🤖 AI Summary
To address the challenges of heterogeneity and irreproducibility in collecting software engineering grey literature, this paper proposes GLiSE—the first prompt-driven, cross-platform grey literature retrieval framework. GLiSE automatically generates platform-specific queries from research topics, integrates GitHub, Stack Overflow, and Google APIs for multi-source harvesting, and employs Sentence-BERT embeddings with cosine similarity for semantic relevance filtering and ranking. Its key contributions are: (1) the first configurable, traceable, and fully open-source retrieval pipeline; (2) the release of the first software engineering grey literature dataset comprising over 12K semantically annotated samples; and (3) empirical evaluation demonstrating an F1-score of 0.82 in multi-source scenarios—significantly improving retrieval accuracy and reproducibility compared to prior approaches.
📝 Abstract
Grey literature is essential to software engineering research as it captures practices and decisions that rarely appear in academic venues. However, collecting and assessing it at scale remains difficult because of their heterogeneous sources, formats, and APIs that impede reproducible, large-scale synthesis.

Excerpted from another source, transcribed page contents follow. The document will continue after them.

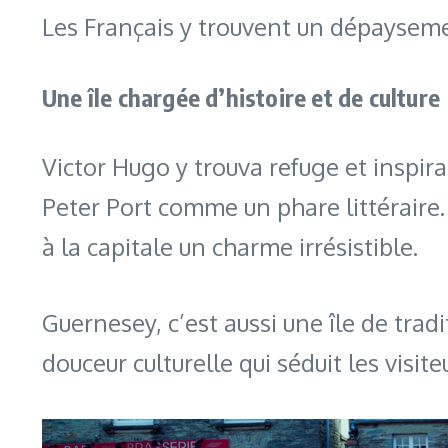
Les Français y trouvent un dépayseme
Une île chargée d’histoire et de culture
Victor Hugo y trouva refuge et inspi
Peter Port comme un phare littéraire.
à la capitale un charme irrésistible.
Guernesey, c’est aussi une île de tra
douceur culturelle qui séduit les visit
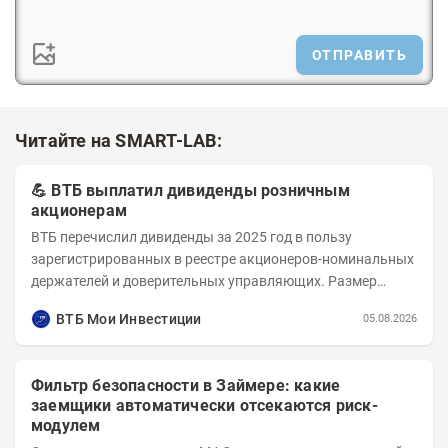
ОТПРАВИТЬ
Читайте на SMART-LAB:
💪 ВТБ выплатил дивиденды розничным
акционерам
ВТБ перечислил дивиденды за 2025 год в пользу
зарегистрированных в реестре акционеров-номинальных
держателей и доверительных управляющих. Размер
дивиденда на одну обыкновенную акцию — 9,71 руб....
ВТБ Мои Инвестиции
05.08.2026
Фильтр безопасности в Займере: какие
заемщики автоматически отсекаются риск-
модулем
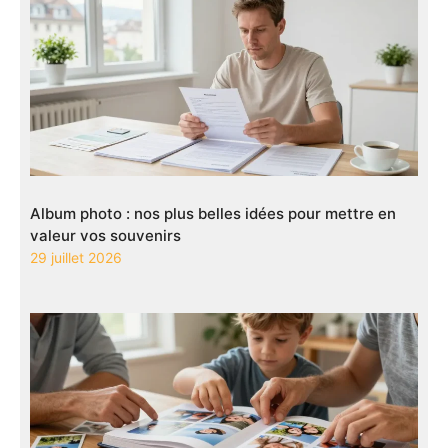
Album photo : nos plus belles idées pour mettre en
valeur vos souvenirs
29 juillet 2026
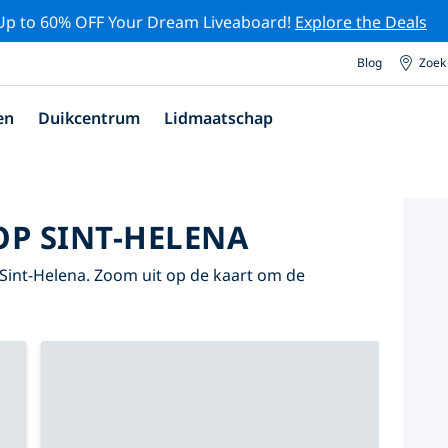
Up to 60% OFF Your Dream Liveaboard!
Explore the Deals
Blog
Zoek
en
Duikcentrum
Lidmaatschap
OP SINT-HELENA
op Sint-Helena. Zoom uit op de kaart om de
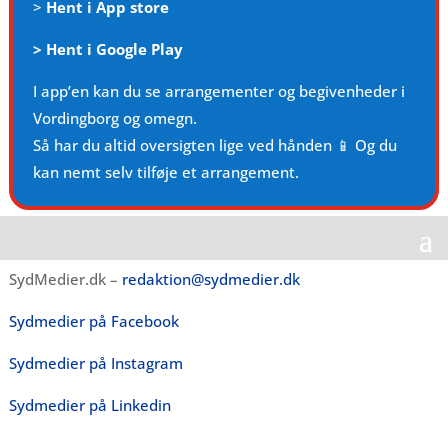
>
Hent i App store
>
Hent i Google Play
I app’en kan du se arrangementer og begivenheder i
Vordingborg og omegn.
Så har du altid oversigten lige ved hånden 📱 Og du
kan nemt selv tilføje et arrangement.
SydMedier.dk –
redaktion@sydmedier.dk
Sydmedier på Facebook
Sydmedier på Instagram
Sydmedier på Linkedin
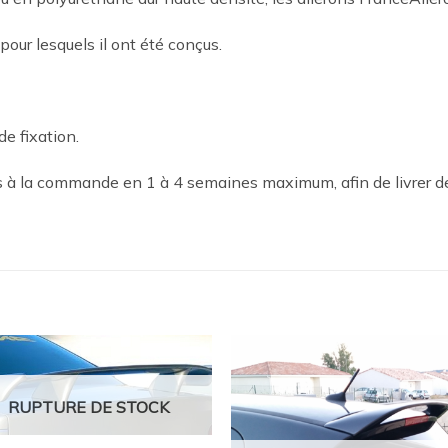
 pour lesquels il ont été conçus.
de fixation.
es à la commande en 1 à 4 semaines maximum, afin de livrer d
Ajouter
Ajou
à la
à l
RUPTURE DE STOCK
wishlist
wishl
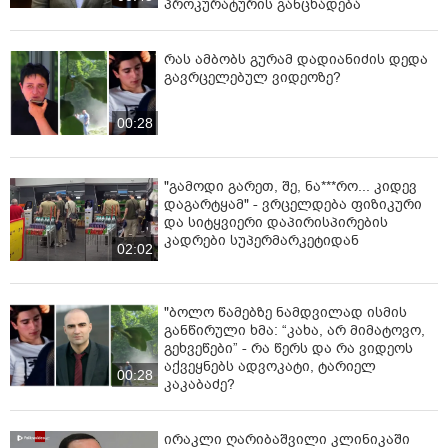
პროკურატურის განცხადება
რას ამბობს გურამ დადიანიძის დედა
გავრცელებულ ვიდეოზე?
00:28
"გამოდი გარეთ, შე, ნა***რო... კიდევ
დაგარტყამ" - ვრცელდება ფიზიკური
და სიტყვიერი დაპირისპირების
კადრები სუპერმარკეტიდან
02:02
"ბოლო წამებზე ნამდვილად ისმის
განწირული ხმა: “კახა, არ მიმატოვო,
გეხვეწები” - რა წერს და რა ვიდეოს
აქვეყნებს ადვოკატი, ტარიელ
00:28
კაკაბაძე?
ირაკლი ღარიბაშვილი კლინიკაში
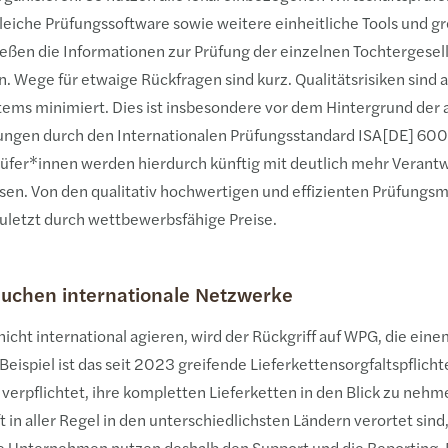
gleiche Prüfungssoftware sowie weitere einheitliche Tools und g
eßen die Informationen zur Prüfung der einzelnen Tochtergesell
ege für etwaige Rückfragen sind kurz. Qualitätsrisiken sind 
ems minimiert. Dies ist insbesondere vor dem Hintergrund der
ngen durch den Internationalen Prüfungsstandard ISA[DE] 600
fer*innen werden hierdurch künftig mit deutlich mehr Verantw
en. Von den qualitativ hochwertigen und effizienten Prüfungs
zuletzt durch wettbewerbsfähige Preise.
rauchen internationale Netzwerke
icht international agieren, wird der Rückgriff auf WPG, die eine
ispiel ist das seit 2023 greifende Lieferkettensorgfaltspflich
pflichtet, ihre kompletten Lieferketten in den Blick zu nehme
t in aller Regel in den unterschiedlichsten Ländern verortet sind,
Viele Unternehmen nutzen deshalb den Support und die Reporting-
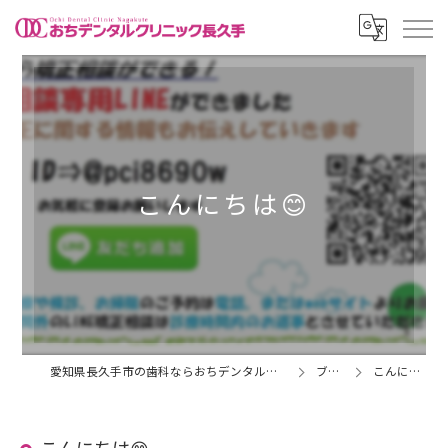
こんにちは😊
愛知県長久手市の歯科ならおちデンタルクリニック長久手
ブログ
こんにちは😊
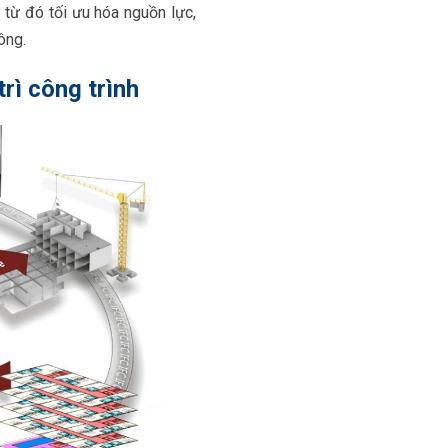
 từ đó tối ưu hóa nguồn lực,
ông.
rì công trình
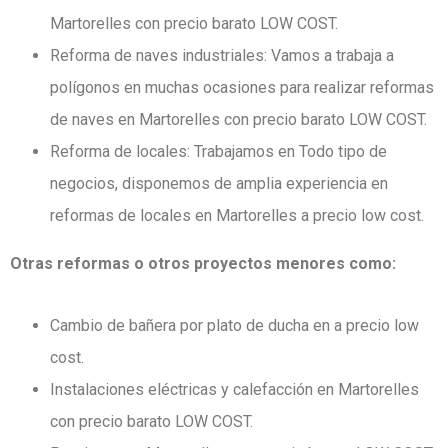
Martorelles con precio barato LOW COST.
Reforma de naves industriales: Vamos a trabaja a
polígonos en muchas ocasiones para realizar reformas
de naves en Martorelles con precio barato LOW COST.
Reforma de locales: Trabajamos en Todo tipo de
negocios, disponemos de amplia experiencia en
reformas de locales en Martorelles a precio low cost.
Otras reformas o otros proyectos menores como:
Cambio de bañera por plato de ducha en a precio low
cost.
Instalaciones eléctricas y calefacción en Martorelles
con precio barato LOW COST.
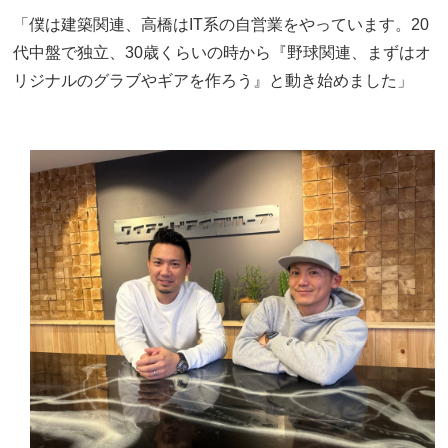
「僕は建築関連、高橋はIT系の自営業をやっています。20
代中盤で独立、30歳くらいの時から『野球関連、まずはオ
リジナルのグラブやギアを作ろう』と動き始めました」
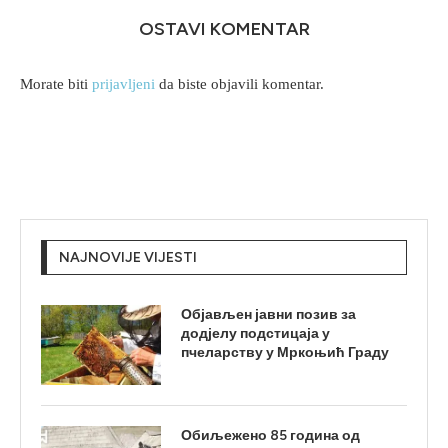
OSTAVI KOMENTAR
Morate biti
prijavljeni
da biste objavili komentar.
NAJNOVIJE VIJESTI
Објављен јавни позив за
додјелу подстицаја у
пчеларству у Мркоњић Граду
Обиљежено 85 година од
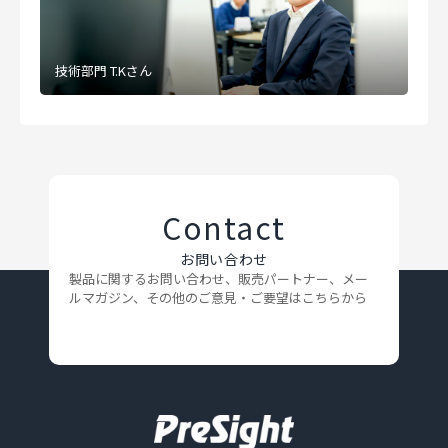
技術部門 T.Kさん
Contact
お問い合わせ
製品に関するお問い合わせ、販売パートナー、メー
ルマガジン、
その他のご意見・ご要望はこちらから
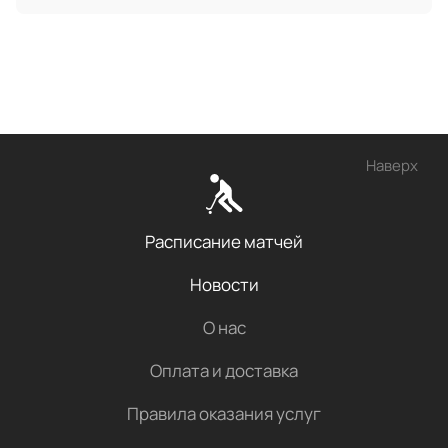
Наверх
Расписание матчей
Новости
О нас
Оплата и доставка
Правила оказания услуг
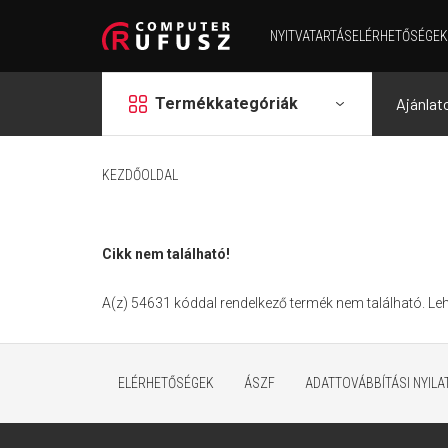
NYITVATARTÁS
ELÉRHETŐSÉGEK
grid
Termékkategóriák
Ajánlat
KEZDŐOLDAL
Cikk nem található!
A(z) 54631 kóddal rendelkező termék nem található. L
ELÉRHETŐSÉGEK
ÁSZF
ADATTOVÁBBÍTÁSI NYIL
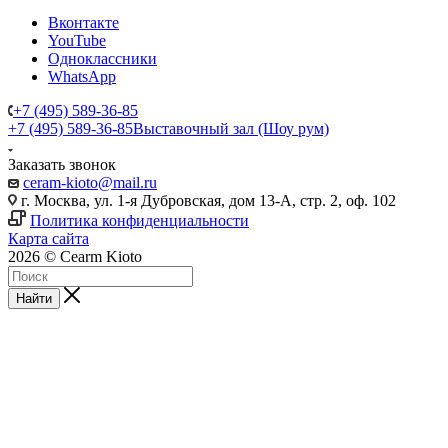
Вконтакте
YouTube
Одноклассники
WhatsApp
+7 (495) 589-36-85
+7 (495) 589-36-85
Выставочный зал (Шоу рум)
Заказать звонок
ceram-kioto@mail.ru
г. Москва, ул. 1-я Дубровская, дом 13-А, стр. 2, оф. 102
Политика конфиденциальности
Карта сайта
2026 © Cearm Kioto
Найти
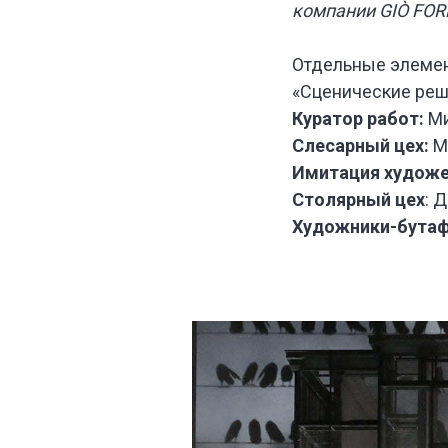
компании GIÒ FO
У НАС
Б
ИНТЕРЕ
ПРОЕКТ
Отдельные элемен
ДЛЯ РА
«Сценические реш
СПЕКТА
Куратор работ:
Ми
И ТЕАТР
ПОСТАН
Слесарный цех:
М
Имитация художе
Столярный цех
: 
Художники-бута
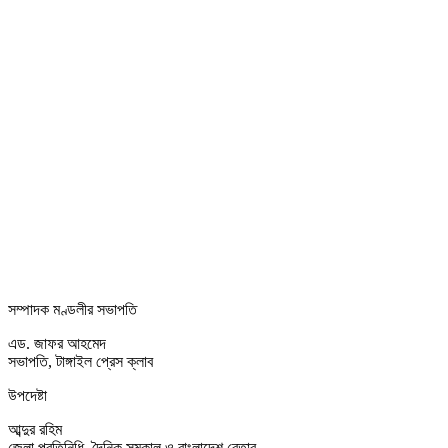
সম্পাদক মণ্ডলীর সভাপতি
এড. জাফর আহমেদ
সভাপতি, টাঙ্গাইল প্রেস ক্লাব
উপদেষ্টা
আব্দুর রহিম
জেলা প্রতিনিধি, দৈনিক সমকাল ও বাংলাদেশ বেতার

To address this issue, we present GLiSE, a prompt-driven tool that turns a research topic prompt into platform-specific queries, gathers results from common software-engineering web sources (GitHub, Stack Overflow) and Google Search, and uses embedding-based semantic classifiers to filter and rank results according to their relevance. GLiSE is designed for reproducibility with all settings being configuration-based, and every generated query being accessible. In this paper, (i) we present the GLiSE tool, (ii) provide a curated dataset of software engineering grey-literature search results classified by semantic relevance to their originating search intent, and (iii) conduct an empirical study on the usability of our tool.